Podemos então, afirmar, que trata-se de uma regra de teor simples, denso e de
extenso alcance, em virtude do seu caráter absoluto em razão da essencialidade
do direito e do objeto a que compreende. À essa ordem normativa ou conjunto de
normas que disciplinam as relações supra citadas, dá-se o nome de Direito da
Personalidade.
NOTAS
I. MORAES, Walter. A Concepção Tomista de Pessoa – Um contributo
para a teoria do direito da personalidade. RT 590/14.
II. Apud NÁUFEL, José. Novo Dicionário Jurídico Brasileiro. Vol. 3. Pg.
741.
III. BITTAR, Carlos Alberto. Os Direitos da Personalidade – 2ª Edição. Ed.
Forense Universitária. Pg. 10.
IV. PEREIRA, Caio Mário da Silva. Instituições de Direito Civil. 18ª Ed. Ed.
Forense. Pg. 153, 154 e 155.
V. PERLINGIERI, Pietro. Perfis do Direito Civil – Introdução ao Direito Civil
Constitucional. Ed. Renovar. Pg. 155 e 156.
VI. Apud. ABBAGNANO, Nicola. Dicionário de Filosofia. Ed. Martins Fontes.
Pg.762.
VII. Apud NÁUFEL, José. Novo Dicionário Jurídico Brasileiro. Ed. Ícone. Pg.
741.
VIII.MIRANDA, Pontes de – Atualizado por Vilson Rodrigues Alves. Tratado
de Direito Privado – Parte Geral – Tomo I. Ed. Bookseller. Pg. 215.

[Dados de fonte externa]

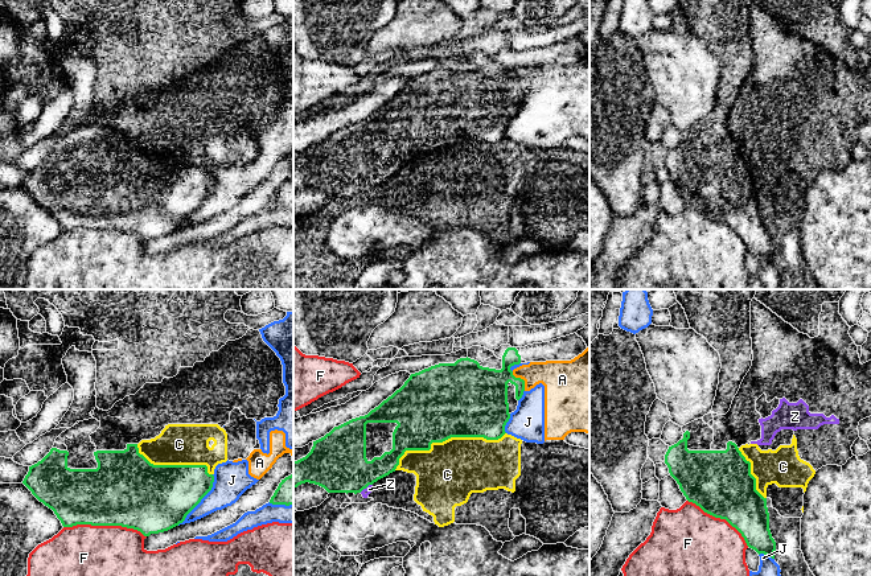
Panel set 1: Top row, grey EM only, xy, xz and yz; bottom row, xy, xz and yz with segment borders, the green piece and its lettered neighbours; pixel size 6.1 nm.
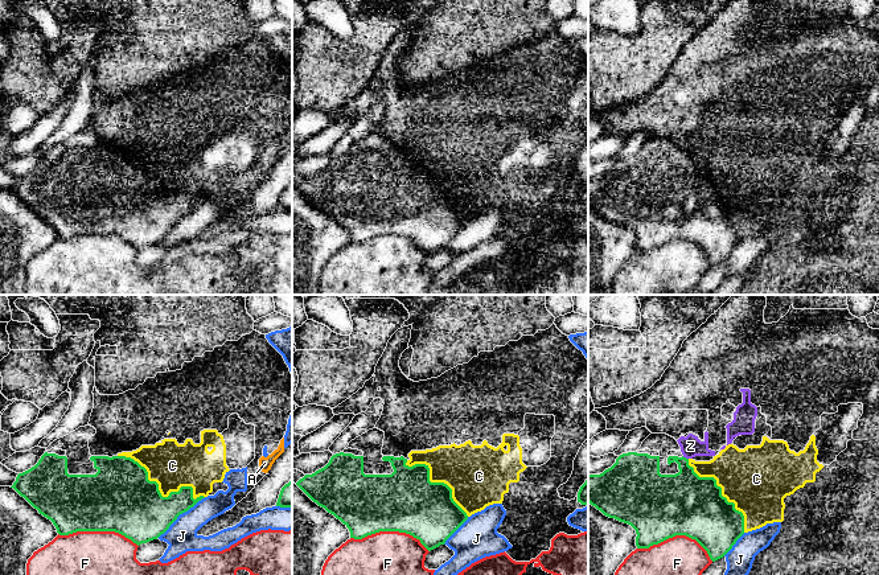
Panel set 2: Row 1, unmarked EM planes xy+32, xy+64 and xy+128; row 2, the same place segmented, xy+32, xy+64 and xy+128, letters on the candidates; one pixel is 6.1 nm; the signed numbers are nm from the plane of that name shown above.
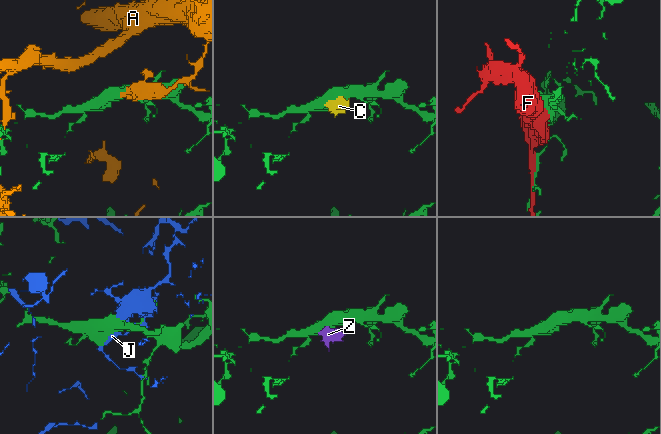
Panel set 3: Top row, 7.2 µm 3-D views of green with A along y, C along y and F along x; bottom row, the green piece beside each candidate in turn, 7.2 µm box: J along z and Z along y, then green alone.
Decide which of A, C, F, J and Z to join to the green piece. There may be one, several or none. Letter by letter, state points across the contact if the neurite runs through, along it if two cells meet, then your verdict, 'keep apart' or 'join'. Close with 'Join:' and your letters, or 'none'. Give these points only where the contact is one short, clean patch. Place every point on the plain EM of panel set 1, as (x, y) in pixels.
A: keep apart
C: keep apart
F: keep apart
J: keep apart
Z: border along xz (372, 188), (360, 196); keep apart
Join: none

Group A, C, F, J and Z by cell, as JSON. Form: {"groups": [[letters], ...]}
{"groups": [["A", "J"], ["C", "Z"], ["F"]]}

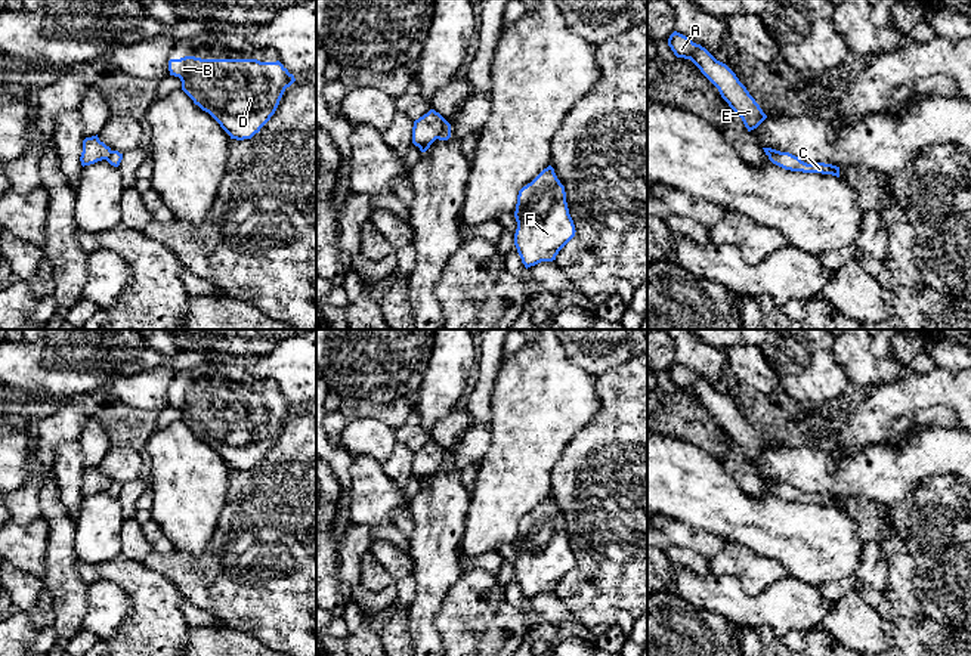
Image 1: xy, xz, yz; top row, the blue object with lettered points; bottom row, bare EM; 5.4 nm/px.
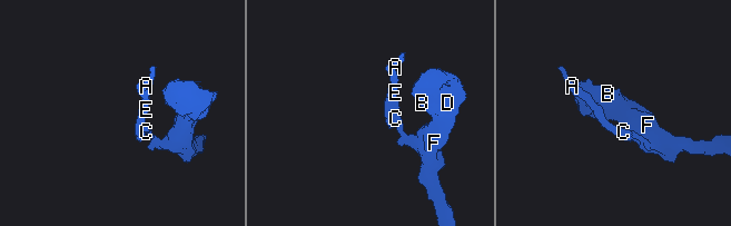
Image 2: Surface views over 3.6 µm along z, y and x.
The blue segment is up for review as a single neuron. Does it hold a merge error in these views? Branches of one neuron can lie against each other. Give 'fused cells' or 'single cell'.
fused cells

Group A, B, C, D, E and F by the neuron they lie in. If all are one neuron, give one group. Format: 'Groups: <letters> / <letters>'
Groups: A E / B C D F

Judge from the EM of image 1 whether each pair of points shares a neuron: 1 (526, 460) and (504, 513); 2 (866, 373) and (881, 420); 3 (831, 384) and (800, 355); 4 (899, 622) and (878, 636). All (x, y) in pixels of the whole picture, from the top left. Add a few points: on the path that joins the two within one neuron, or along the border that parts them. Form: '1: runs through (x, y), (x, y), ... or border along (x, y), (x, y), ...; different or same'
1: runs through (515, 473), (504, 492), (504, 500); same
2: border along (903, 376), (878, 383), (869, 390); different
3: runs through (823, 378), (807, 362); same
4: border along (888, 633), (893, 640); different

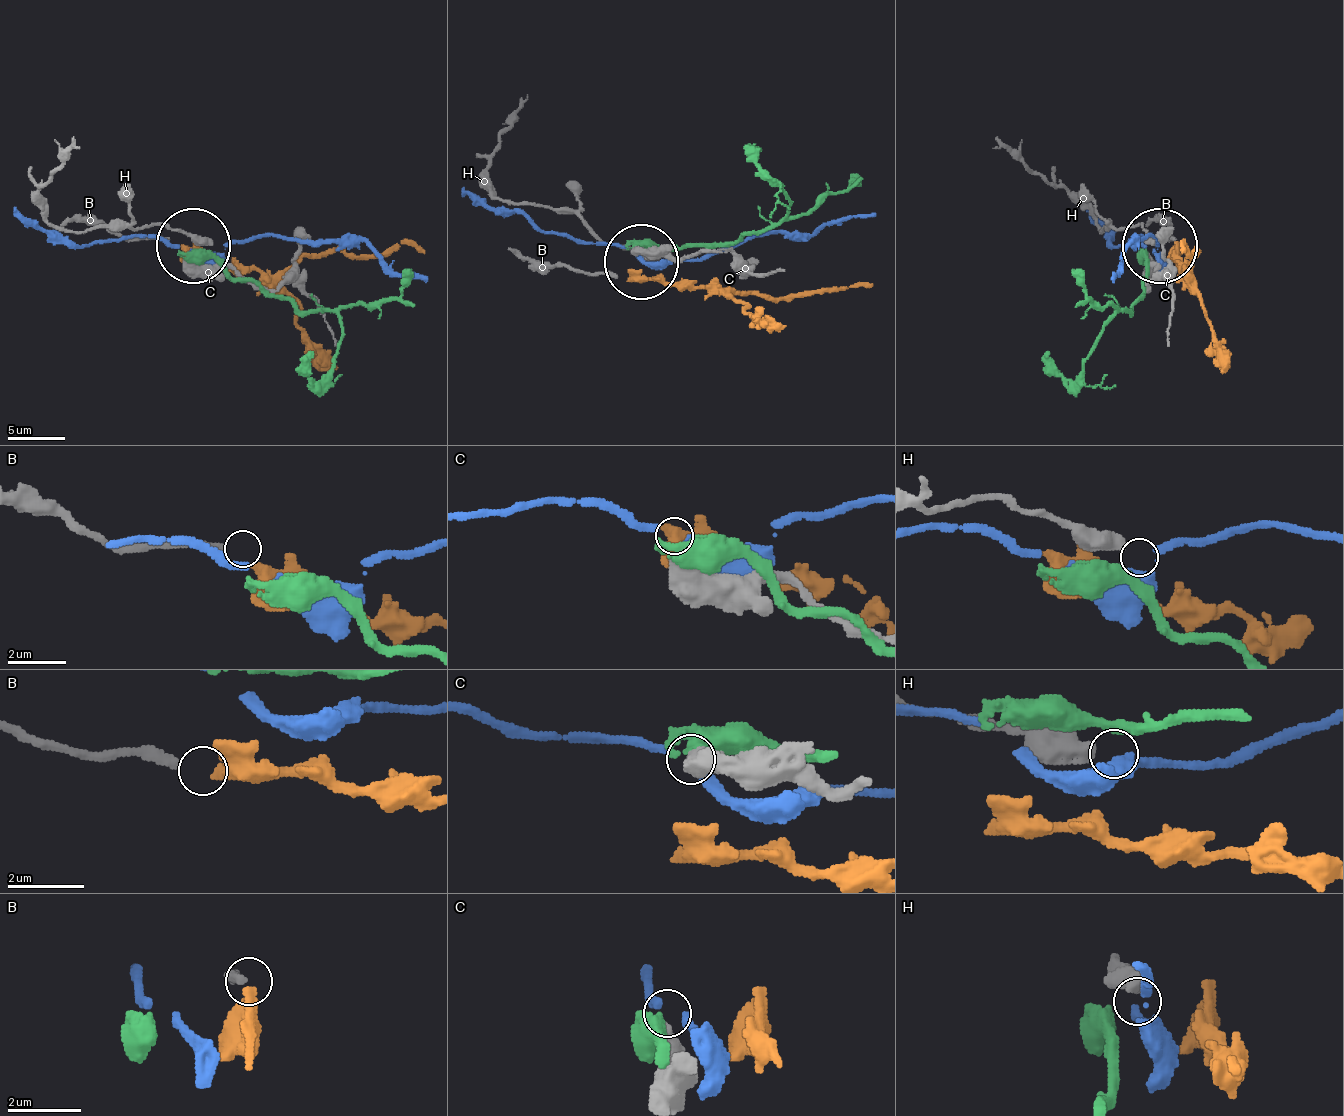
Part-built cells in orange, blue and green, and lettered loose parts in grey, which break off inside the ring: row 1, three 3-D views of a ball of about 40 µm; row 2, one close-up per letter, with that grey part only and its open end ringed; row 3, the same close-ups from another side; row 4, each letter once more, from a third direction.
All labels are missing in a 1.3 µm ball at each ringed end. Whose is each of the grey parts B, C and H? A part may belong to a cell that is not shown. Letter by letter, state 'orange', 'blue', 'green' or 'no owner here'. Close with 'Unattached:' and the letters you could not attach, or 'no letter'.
B: orange
C: no owner here
H: no owner here
Unattached: C, H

IX. Apud ABBAGNANO, Nicola. Dicionário de Filosofia. Ed. Martins Fontes.
Pg. 758.
X. EYSENCK, H. J. The Structure of Human Personality. Pg. 02
XI. CORTIANO JÚNIOR, Eroulths. Luiz Edson Fachin (coordenador).
Repensando Fundamentos do Direito Civil Brasileiro Contemporâneo. Ed.
Renovar. Pg. 41.
XII. As informações à respeito de São Tomás de Aquino, foram retiradas do
site:www.accio.com.br/Nazare/1946.
XIII. MARITAIN, J. Problemas Fundamentais da Filosofia Moral. Pg. 47.